Work to complete: Can you give the entries below again with every "collectors" replaced by "collected by" and everything else left unchanged?

Dataset excerpts:

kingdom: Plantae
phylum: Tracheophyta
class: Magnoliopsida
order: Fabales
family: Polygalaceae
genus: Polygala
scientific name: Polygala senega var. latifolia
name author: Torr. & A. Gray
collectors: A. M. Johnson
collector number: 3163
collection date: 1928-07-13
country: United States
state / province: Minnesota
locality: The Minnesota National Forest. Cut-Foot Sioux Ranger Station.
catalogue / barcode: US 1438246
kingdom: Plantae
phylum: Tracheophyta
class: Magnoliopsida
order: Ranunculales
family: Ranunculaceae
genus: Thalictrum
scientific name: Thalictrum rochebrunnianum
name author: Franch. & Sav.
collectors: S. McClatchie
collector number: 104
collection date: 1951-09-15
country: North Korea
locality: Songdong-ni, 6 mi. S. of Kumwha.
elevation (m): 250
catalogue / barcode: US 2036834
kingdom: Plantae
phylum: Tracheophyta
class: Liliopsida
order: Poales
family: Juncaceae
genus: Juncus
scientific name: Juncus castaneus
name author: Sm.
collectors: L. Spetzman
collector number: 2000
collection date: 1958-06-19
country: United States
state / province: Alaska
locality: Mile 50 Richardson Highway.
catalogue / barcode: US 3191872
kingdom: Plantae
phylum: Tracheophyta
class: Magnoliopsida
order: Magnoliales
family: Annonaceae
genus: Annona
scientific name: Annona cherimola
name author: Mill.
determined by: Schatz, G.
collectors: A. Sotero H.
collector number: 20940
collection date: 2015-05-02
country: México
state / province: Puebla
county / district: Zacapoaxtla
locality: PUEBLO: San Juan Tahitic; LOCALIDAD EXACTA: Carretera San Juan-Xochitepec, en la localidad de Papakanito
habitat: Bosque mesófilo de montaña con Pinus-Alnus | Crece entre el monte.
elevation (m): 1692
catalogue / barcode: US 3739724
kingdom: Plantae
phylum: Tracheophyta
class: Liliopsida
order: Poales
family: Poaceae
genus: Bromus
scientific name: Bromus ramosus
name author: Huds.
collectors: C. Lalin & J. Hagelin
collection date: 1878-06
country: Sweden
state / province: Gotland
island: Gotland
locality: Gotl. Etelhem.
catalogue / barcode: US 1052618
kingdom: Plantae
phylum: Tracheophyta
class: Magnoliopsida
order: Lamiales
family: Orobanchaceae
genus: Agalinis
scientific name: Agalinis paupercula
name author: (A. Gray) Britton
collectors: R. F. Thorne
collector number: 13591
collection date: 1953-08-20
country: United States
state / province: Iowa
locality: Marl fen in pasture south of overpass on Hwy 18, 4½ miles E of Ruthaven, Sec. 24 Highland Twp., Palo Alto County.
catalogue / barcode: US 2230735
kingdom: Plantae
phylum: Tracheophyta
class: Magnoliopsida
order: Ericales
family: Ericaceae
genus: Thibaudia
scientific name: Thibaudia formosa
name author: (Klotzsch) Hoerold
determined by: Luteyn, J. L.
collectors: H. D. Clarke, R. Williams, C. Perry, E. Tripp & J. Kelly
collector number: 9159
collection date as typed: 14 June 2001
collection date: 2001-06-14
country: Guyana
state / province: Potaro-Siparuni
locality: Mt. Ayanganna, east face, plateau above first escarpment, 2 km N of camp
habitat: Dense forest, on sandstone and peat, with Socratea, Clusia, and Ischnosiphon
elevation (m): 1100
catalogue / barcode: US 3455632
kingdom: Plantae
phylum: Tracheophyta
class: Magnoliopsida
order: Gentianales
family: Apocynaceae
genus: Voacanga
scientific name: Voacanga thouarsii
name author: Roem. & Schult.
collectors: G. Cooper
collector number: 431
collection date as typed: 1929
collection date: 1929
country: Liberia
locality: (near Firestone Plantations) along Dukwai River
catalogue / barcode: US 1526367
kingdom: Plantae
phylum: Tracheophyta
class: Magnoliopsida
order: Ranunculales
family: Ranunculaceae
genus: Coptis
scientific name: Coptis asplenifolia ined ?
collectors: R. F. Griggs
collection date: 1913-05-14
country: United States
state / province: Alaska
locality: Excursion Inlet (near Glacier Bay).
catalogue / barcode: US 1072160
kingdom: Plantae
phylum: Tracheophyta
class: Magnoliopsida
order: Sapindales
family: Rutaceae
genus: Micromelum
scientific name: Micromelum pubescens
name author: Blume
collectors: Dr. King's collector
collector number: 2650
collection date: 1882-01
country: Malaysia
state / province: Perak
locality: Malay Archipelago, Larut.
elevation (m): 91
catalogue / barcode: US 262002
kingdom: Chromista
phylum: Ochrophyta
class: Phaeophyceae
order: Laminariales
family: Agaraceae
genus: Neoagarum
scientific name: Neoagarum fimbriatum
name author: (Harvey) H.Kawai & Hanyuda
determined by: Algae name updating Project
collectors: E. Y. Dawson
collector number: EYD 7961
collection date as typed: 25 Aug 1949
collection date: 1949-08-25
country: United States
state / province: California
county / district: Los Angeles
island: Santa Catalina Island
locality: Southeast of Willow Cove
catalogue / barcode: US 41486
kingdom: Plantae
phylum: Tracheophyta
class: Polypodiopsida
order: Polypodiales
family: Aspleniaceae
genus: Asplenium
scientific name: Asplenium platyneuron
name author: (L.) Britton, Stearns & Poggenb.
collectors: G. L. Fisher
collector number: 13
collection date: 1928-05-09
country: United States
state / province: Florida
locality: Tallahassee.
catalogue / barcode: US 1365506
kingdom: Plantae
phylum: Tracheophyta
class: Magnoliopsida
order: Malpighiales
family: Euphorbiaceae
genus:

Response to this exercise:
kingdom: Plantae
phylum: Tracheophyta
class: Magnoliopsida
order: Fabales
family: Polygalaceae
genus: Polygala
scientific name: Polygala senega var. latifolia
name author: Torr. & A. Gray
collected by: A. M. Johnson
collector number: 3163
collection date: 1928-07-13
country: United States
state / province: Minnesota
locality: The Minnesota National Forest. Cut-Foot Sioux Ranger Station.
catalogue / barcode: US 1438246
kingdom: Plantae
phylum: Tracheophyta
class: Magnoliopsida
order: Ranunculales
family: Ranunculaceae
genus: Thalictrum
scientific name: Thalictrum rochebrunnianum
name author: Franch. & Sav.
collected by: S. McClatchie
collector number: 104
collection date: 1951-09-15
country: North Korea
locality: Songdong-ni, 6 mi. S. of Kumwha.
elevation (m): 250
catalogue / barcode: US 2036834
kingdom: Plantae
phylum: Tracheophyta
class: Liliopsida
order: Poales
family: Juncaceae
genus: Juncus
scientific name: Juncus castaneus
name author: Sm.
collected by: L. Spetzman
collector number: 2000
collection date: 1958-06-19
country: United States
state / province: Alaska
locality: Mile 50 Richardson Highway.
catalogue / barcode: US 3191872
kingdom: Plantae
phylum: Tracheophyta
class: Magnoliopsida
order: Magnoliales
family: Annonaceae
genus: Annona
scientific name: Annona cherimola
name author: Mill.
determined by: Schatz, G.
collected by: A. Sotero H.
collector number: 20940
collection date: 2015-05-02
country: México
state / province: Puebla
county / district: Zacapoaxtla
locality: PUEBLO: San Juan Tahitic; LOCALIDAD EXACTA: Carretera San Juan-Xochitepec, en la localidad de Papakanito
habitat: Bosque mesófilo de montaña con Pinus-Alnus | Crece entre el monte.
elevation (m): 1692
catalogue / barcode: US 3739724
kingdom: Plantae
phylum: Tracheophyta
class: Liliopsida
order: Poales
family: Poaceae
genus: Bromus
scientific name: Bromus ramosus
name author: Huds.
collected by: C. Lalin & J. Hagelin
collection date: 1878-06
country: Sweden
state / province: Gotland
island: Gotland
locality: Gotl. Etelhem.
catalogue / barcode: US 1052618
kingdom: Plantae
phylum: Tracheophyta
class: Magnoliopsida
order: Lamiales
family: Orobanchaceae
genus: Agalinis
scientific name: Agalinis paupercula
name author: (A. Gray) Britton
collected by: R. F. Thorne
collector number: 13591
collection date: 1953-08-20
country: United States
state / province: Iowa
locality: Marl fen in pasture south of overpass on Hwy 18, 4½ miles E of Ruthaven, Sec. 24 Highland Twp., Palo Alto County.
catalogue / barcode: US 2230735
kingdom: Plantae
phylum: Tracheophyta
class: Magnoliopsida
order: Ericales
family: Ericaceae
genus: Thibaudia
scientific name: Thibaudia formosa
name author: (Klotzsch) Hoerold
determined by: Luteyn, J. L.
collected by: H. D. Clarke, R. Williams, C. Perry, E. Tripp & J. Kelly
collector number: 9159
collection date as typed: 14 June 2001
collection date: 2001-06-14
country: Guyana
state / province: Potaro-Siparuni
locality: Mt. Ayanganna, east face, plateau above first escarpment, 2 km N of camp
habitat: Dense forest, on sandstone and peat, with Socratea, Clusia, and Ischnosiphon
elevation (m): 1100
catalogue / barcode: US 3455632
kingdom: Plantae
phylum: Tracheophyta
class: Magnoliopsida
order: Gentianales
family: Apocynaceae
genus: Voacanga
scientific name: Voacanga thouarsii
name author: Roem. & Schult.
collected by: G. Cooper
collector number: 431
collection date as typed: 1929
collection date: 1929
country: Liberia
locality: (near Firestone Plantations) along Dukwai River
catalogue / barcode: US 1526367
kingdom: Plantae
phylum: Tracheophyta
class: Magnoliopsida
order: Ranunculales
family: Ranunculaceae
genus: Coptis
scientific name: Coptis asplenifolia ined ?
collected by: R. F. Griggs
collection date: 1913-05-14
country: United States
state / province: Alaska
locality: Excursion Inlet (near Glacier Bay).
catalogue / barcode: US 1072160
kingdom: Plantae
phylum: Tracheophyta
class: Magnoliopsida
order: Sapindales
family: Rutaceae
genus: Micromelum
scientific name: Micromelum pubescens
name author: Blume
collected by: Dr. King's collector
collector number: 2650
collection date: 1882-01
country: Malaysia
state / province: Perak
locality: Malay Archipelago, Larut.
elevation (m): 91
catalogue / barcode: US 262002
kingdom: Chromista
phylum: Ochrophyta
class: Phaeophyceae
order: Laminariales
family: Agaraceae
genus: Neoagarum
scientific name: Neoagarum fimbriatum
name author: (Harvey) H.Kawai & Hanyuda
determined by: Algae name updating Project
collected by: E. Y. Dawson
collector number: EYD 7961
collection date as typed: 25 Aug 1949
collection date: 1949-08-25
country: United States
state / province: California
county / district: Los Angeles
island: Santa Catalina Island
locality: Southeast of Willow Cove
catalogue / barcode: US 41486
kingdom: Plantae
phylum: Tracheophyta
class: Polypodiopsida
order: Polypodiales
family: Aspleniaceae
genus: Asplenium
scientific name: Asplenium platyneuron
name author: (L.) Britton, Stearns & Poggenb.
collected by: G. L. Fisher
collector number: 13
collection date: 1928-05-09
country: United States
state / province: Florida
locality: Tallahassee.
catalogue / barcode: US 1365506
kingdom: Plantae
phylum: Tracheophyta
class: Magnoliopsida
order: Malpighiales
family: Euphorbiaceae
genus:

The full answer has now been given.